## Directive
Look through the entries below. Say how many lines include "instructions", with nothing added.

Dataset items:
►

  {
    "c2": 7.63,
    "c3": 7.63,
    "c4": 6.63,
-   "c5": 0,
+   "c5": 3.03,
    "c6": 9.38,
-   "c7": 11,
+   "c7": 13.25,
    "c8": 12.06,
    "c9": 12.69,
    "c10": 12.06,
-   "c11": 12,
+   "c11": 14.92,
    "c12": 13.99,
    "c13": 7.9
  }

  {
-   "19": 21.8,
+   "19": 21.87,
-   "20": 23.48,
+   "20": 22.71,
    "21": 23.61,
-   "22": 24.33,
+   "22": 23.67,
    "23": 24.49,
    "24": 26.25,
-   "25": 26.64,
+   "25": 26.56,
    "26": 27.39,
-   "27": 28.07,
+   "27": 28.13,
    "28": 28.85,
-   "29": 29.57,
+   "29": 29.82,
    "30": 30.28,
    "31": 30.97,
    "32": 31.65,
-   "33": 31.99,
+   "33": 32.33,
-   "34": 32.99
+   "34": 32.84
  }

◄
►

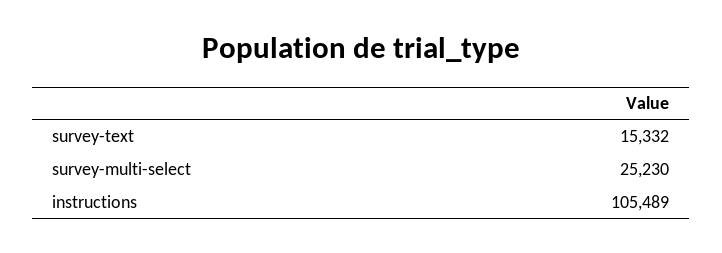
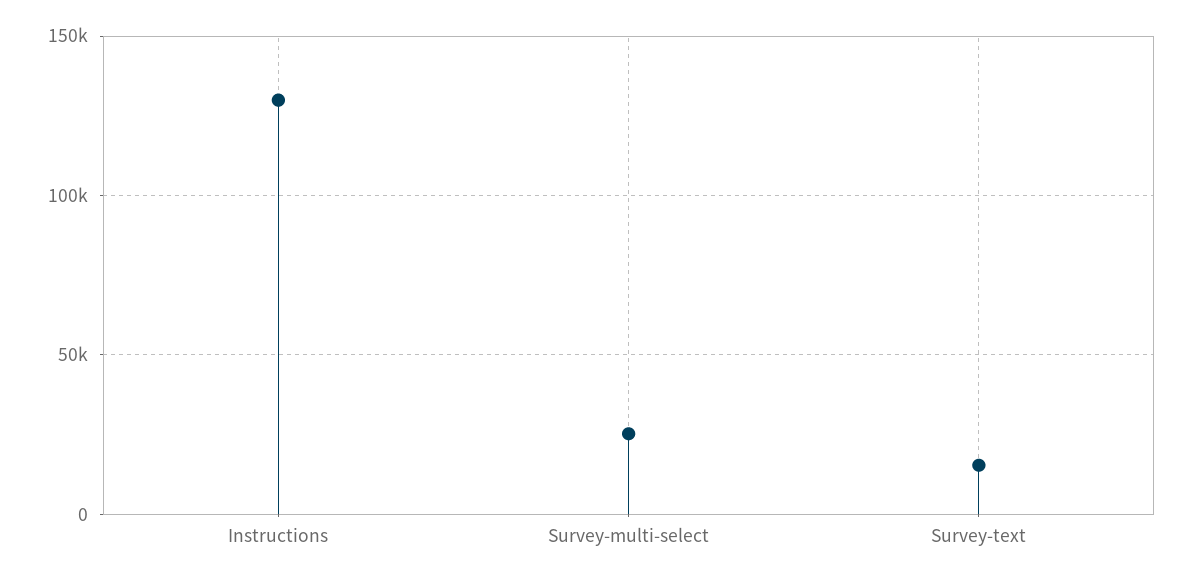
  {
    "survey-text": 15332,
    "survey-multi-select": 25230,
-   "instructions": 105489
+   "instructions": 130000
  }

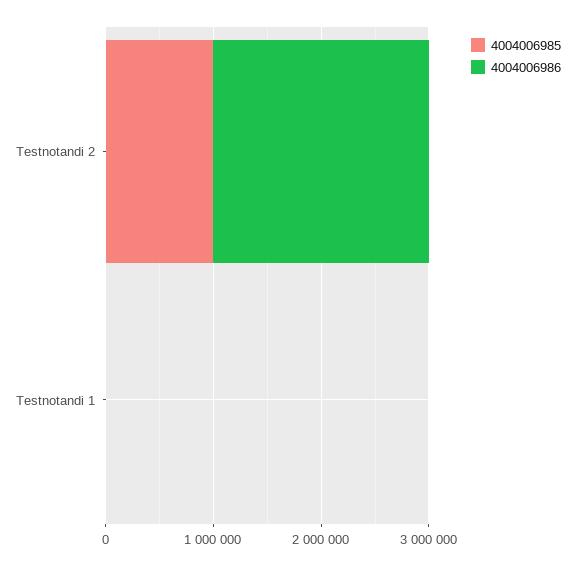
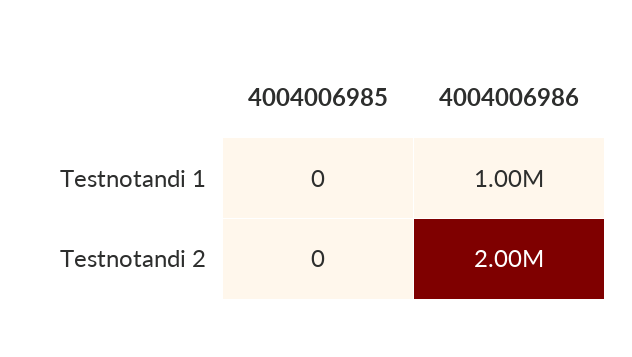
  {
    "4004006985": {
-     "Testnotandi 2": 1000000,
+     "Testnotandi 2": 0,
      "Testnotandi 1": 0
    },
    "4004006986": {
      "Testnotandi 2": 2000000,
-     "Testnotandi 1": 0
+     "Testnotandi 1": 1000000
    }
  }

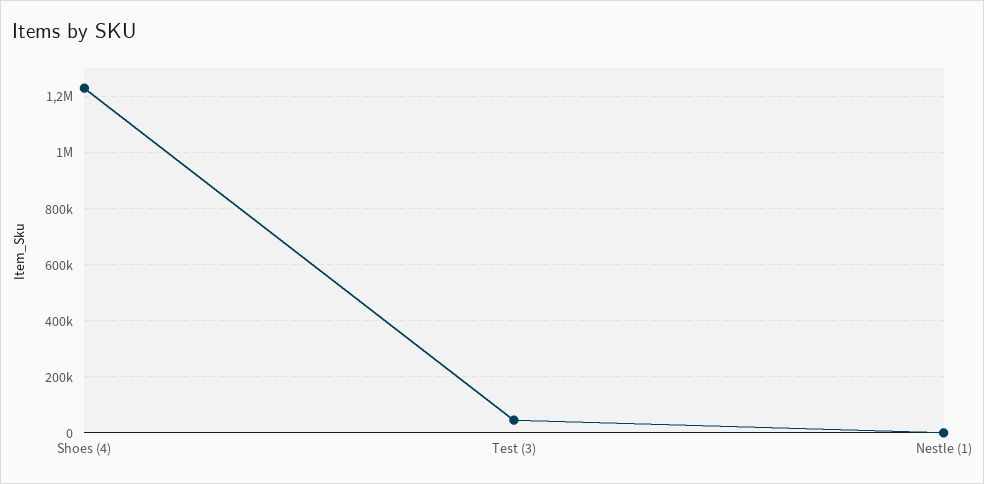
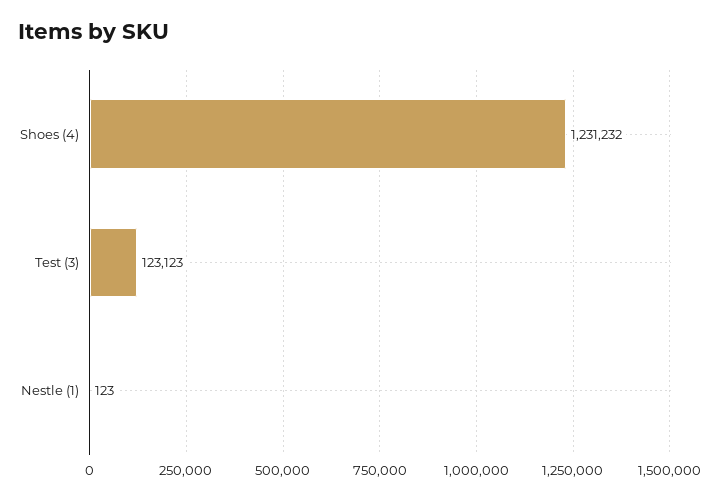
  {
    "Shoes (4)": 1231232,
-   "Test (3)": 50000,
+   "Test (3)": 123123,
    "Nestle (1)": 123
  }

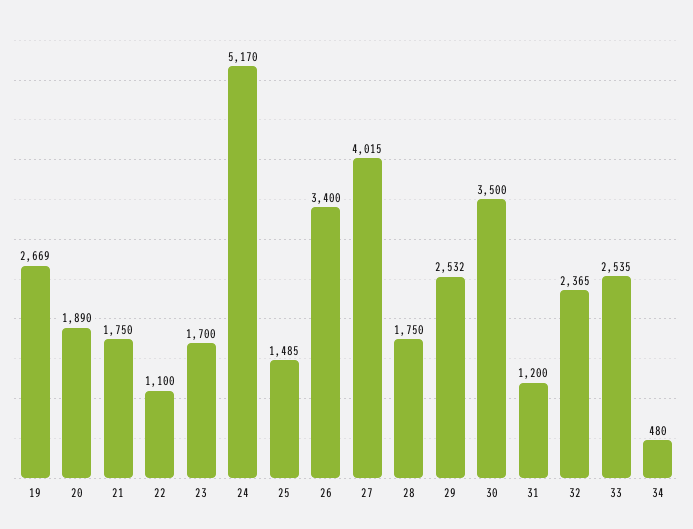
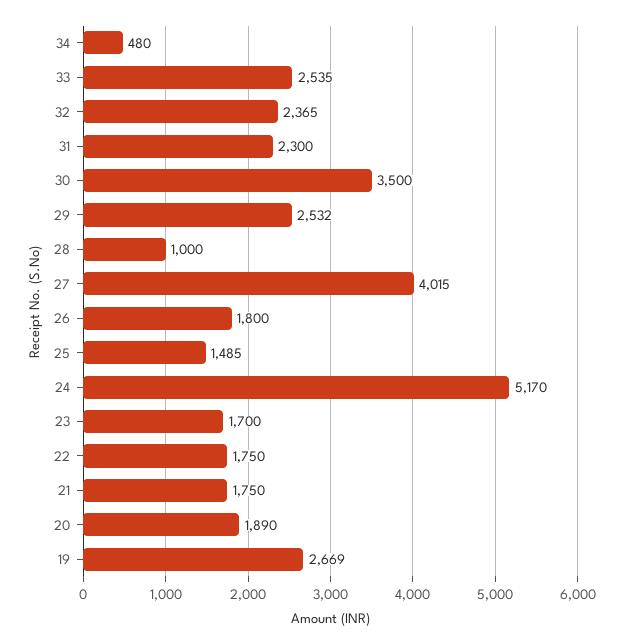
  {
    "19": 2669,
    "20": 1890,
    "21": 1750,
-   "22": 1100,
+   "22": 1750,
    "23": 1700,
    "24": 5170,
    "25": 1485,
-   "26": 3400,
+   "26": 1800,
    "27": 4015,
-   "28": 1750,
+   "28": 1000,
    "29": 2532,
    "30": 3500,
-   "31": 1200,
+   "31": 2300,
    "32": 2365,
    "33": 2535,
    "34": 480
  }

◄

## Output for this task
2